Concernant la situation au Yémen, la position et la déclaration du patron des opérations humanitaires de l’ONU, a le mérite d’être clair. Il a tout simplement accusé tous les belligérants au Yémen et leurs soutiens étrangers d’être responsable de l’épidémie de choléra, qui reste entièrement « fabriquée par l’homme ».

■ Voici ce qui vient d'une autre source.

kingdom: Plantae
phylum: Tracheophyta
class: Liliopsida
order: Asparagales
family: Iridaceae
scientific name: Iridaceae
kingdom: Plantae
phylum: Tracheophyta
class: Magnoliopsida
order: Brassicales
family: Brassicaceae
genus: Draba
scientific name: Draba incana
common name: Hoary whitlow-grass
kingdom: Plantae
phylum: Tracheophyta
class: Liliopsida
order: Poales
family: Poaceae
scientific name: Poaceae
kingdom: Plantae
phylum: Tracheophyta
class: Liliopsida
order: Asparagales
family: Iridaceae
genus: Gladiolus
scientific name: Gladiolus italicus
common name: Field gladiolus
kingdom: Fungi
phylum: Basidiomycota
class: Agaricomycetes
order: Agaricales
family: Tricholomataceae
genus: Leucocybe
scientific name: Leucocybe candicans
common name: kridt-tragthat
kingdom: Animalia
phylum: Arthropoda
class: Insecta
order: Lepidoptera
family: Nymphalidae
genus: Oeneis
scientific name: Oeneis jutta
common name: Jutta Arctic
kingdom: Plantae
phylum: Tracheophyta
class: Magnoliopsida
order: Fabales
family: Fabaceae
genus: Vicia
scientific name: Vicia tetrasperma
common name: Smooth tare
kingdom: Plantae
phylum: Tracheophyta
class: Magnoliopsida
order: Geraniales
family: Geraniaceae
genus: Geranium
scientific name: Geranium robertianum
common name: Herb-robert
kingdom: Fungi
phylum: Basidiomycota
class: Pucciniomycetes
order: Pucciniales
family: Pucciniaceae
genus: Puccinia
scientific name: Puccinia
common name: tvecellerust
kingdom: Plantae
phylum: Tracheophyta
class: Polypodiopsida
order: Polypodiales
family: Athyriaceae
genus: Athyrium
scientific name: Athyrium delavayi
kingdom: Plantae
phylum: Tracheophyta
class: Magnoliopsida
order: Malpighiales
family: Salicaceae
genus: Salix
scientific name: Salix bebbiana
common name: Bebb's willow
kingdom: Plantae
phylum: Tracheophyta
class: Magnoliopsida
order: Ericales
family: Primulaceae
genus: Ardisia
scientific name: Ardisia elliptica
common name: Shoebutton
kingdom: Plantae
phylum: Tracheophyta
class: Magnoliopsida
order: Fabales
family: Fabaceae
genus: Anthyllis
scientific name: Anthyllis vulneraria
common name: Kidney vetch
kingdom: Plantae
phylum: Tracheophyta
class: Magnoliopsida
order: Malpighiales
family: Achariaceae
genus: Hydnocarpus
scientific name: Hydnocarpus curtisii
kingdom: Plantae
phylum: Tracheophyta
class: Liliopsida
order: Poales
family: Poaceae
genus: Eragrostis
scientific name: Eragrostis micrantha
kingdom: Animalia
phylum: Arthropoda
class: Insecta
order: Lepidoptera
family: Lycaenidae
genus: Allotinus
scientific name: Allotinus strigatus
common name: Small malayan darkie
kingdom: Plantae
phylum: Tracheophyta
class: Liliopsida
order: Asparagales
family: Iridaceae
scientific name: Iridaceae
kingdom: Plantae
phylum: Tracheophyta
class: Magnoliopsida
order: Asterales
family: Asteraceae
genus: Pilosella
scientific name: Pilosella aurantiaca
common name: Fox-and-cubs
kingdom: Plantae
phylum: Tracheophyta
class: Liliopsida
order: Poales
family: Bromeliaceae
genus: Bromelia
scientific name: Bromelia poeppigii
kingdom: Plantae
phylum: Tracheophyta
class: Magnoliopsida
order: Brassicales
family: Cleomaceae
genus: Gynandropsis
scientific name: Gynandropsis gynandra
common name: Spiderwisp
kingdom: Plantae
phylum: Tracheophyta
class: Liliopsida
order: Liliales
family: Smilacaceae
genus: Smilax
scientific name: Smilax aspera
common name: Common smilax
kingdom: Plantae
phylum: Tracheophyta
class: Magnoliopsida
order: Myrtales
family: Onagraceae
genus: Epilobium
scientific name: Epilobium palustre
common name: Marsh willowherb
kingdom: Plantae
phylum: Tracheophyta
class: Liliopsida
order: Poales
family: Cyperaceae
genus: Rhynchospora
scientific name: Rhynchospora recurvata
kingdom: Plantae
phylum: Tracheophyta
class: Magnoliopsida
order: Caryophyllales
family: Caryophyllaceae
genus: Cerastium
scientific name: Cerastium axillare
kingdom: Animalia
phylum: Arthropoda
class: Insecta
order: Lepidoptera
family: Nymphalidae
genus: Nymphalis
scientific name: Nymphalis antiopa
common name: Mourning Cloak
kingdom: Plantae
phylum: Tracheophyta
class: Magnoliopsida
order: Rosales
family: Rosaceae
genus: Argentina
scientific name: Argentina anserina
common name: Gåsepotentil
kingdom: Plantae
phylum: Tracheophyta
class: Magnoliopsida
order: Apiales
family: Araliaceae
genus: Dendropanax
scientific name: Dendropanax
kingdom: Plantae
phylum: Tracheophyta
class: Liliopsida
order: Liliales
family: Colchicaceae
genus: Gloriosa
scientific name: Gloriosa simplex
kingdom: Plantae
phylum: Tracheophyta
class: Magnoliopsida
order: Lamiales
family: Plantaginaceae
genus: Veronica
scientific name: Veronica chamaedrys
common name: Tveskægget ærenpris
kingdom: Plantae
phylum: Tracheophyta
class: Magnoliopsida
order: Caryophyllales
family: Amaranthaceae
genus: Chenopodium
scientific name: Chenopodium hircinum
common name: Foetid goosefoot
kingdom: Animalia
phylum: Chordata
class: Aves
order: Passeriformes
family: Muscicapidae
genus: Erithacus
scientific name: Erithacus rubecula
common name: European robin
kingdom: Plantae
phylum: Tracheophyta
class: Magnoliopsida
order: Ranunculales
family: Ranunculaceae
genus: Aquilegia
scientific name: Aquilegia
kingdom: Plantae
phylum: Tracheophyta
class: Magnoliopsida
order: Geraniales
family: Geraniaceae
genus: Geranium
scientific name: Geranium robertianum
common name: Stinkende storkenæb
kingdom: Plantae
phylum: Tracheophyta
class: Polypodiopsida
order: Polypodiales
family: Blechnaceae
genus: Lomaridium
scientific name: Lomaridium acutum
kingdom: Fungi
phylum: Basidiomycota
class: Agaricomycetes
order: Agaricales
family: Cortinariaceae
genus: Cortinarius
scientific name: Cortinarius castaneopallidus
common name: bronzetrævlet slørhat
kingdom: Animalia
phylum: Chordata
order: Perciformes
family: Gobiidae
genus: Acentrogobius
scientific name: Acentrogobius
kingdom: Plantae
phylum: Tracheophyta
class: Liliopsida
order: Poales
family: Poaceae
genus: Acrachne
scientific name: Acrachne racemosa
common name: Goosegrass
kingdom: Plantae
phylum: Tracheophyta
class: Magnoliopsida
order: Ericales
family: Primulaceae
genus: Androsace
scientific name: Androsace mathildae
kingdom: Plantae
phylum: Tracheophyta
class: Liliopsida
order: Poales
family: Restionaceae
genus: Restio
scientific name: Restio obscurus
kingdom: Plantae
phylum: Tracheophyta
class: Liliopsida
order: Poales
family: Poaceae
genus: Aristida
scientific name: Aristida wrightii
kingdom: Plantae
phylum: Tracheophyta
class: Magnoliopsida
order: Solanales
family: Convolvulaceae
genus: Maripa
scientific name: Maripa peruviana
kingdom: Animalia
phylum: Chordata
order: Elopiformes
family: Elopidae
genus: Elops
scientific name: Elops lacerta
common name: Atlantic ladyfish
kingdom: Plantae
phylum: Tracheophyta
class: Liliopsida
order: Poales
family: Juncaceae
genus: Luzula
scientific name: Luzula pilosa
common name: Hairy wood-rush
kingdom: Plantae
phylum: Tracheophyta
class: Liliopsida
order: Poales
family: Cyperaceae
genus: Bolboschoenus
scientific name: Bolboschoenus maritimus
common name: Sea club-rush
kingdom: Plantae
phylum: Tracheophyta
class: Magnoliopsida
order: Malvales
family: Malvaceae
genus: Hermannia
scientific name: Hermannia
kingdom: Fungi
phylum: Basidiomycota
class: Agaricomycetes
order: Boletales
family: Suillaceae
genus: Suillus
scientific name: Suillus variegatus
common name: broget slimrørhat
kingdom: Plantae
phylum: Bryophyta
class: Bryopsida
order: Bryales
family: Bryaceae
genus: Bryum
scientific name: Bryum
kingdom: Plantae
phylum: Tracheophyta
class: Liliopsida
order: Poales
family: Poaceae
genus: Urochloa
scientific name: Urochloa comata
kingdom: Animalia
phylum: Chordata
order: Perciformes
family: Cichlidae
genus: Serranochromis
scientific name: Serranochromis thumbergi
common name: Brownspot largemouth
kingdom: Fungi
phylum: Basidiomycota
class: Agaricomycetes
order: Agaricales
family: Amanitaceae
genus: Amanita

En effet, une épidémie de Choléra ne doit rien au hasard. Sa prolifération est le résultat de conditions de vie particulièrement mauvaises comme de fortes concentrations humaines, mais aussi des conditions d’hygiène et d’assainissement de l’eau insuffisantes, aggravée par des circonstances d’insécurité comme des conflits armés, déplacements de réfugiés.

C’est exactement ce qui se passe au Yémen où plus de deux ans de guerre entre les forces progouvernementales soutenues par une coalition arabe conduite par l’Arabie Saoudite, et les rebelles chiites houthistes soutenus par l’Iran, a provoqué l’effondrement des infrastructures médicales et sanitaires au Yémen. Parmi ces infrastructures détruites, on compte un bon nombre de stations de pompage d’eau. De ce fait, les deux tiers de la population n’ont plus accès à l’eau potable, estiment les Nations unies.

« Ce scandale du choléra est entièrement fabriqué par l’homme par les parties en conflit et ceux qui, hors des frontières du Yémen dirigent, approvisionnent, combattent et perpétuent la crainte et les combats« , a déclaré Stephen O’Brien devant le Conseil de sécurité des Nations Unies.
La crise humanitaire « est le résultat direct du conflit et de graves infractions au droit international« , a-t-il poursuivi.

Néanmoins, le plus terrible, c’est que cette épidémie de choléra masque et vient s’ajouter à une pénurie alimentaire qui touche 17 millions de personnes, c’est-à-dire, deux tiers de la population dont près de 7 millions sont proches de la famine, dans un pays très dépendant de l’importation de nourriture.

 Jamie McGoldrick, coordinateur des affaires humanitaires de l’ONU pour le Yémen a fait d’ailleurs remarquer lors d’un point-presse à Sanaa, la capitale que « les organisations humanitaires ont dû diriger leurs ressources programmées à la lutte contre la malnutrition vers la lutte contre le choléra ».

Cette prise de position nette, sans parti-pris se veut un appel au secours pour les populations civiles, qui restent les seuls réels perdants de cette tragédie. Stephen O’Brien a lancé un appel pour récolter 250 millions de dollars pour faire face à la crise du choléra. Il rappelle, que seulement 47 millions de dollars sont parvenus.

Il a aussi pressé les membres du Conseil à prendre les mesures nécessaires pour que les fonctionnaires soient payés, afin que les établissements de santé rouvrent leurs portes.